***** Records for the exercise

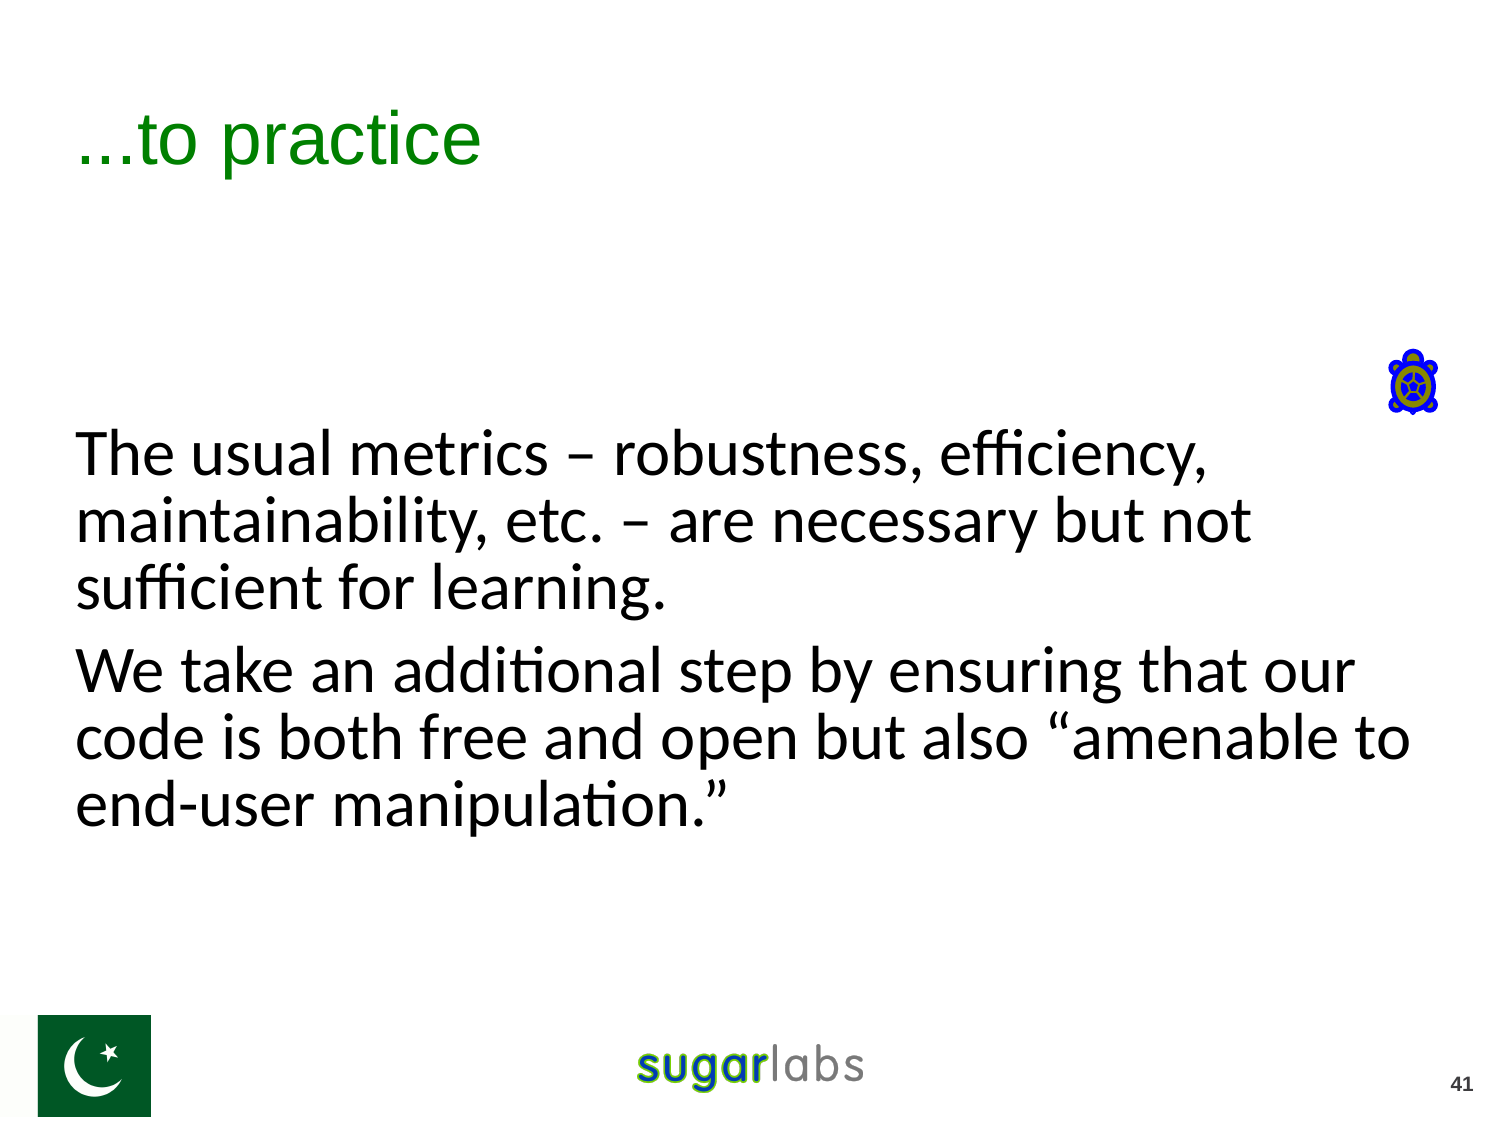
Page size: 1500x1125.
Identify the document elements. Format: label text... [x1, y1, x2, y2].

picture [637, 1044, 863, 1093]
subtitle The usual metrics – robustness, efficiency, maintainability, etc. – are necessary but not sufficient for learning. We take an additional step by ensuring that our code is both free and open but also “amenable to end-user manipulation.” [75, 263, 1425, 1006]
title ...to practice [75, 52, 1425, 226]
picture [1377, 346, 1450, 419]
picture [0, 1015, 151, 1117]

**********

### What you are asked to do
Could you copy out every line of the material above word for word, leaving out the pictures?

### Solution to the exercise
Page size: 1500x1125.
Identify the document elements. Format: label text... [x1, y1, x2, y2].

picture [637, 1044, 863, 1093]
subtitle The usual metrics – robustness, efficiency, maintainability, etc. – are necessary but not sufficient for learning. We take an additional step by ensuring that our code is both free and open but also “amenable to end-user manipulation.” [75, 263, 1425, 1006]
title ...to practice [75, 52, 1425, 226]
picture [1377, 346, 1450, 419]
picture [0, 1015, 151, 1117]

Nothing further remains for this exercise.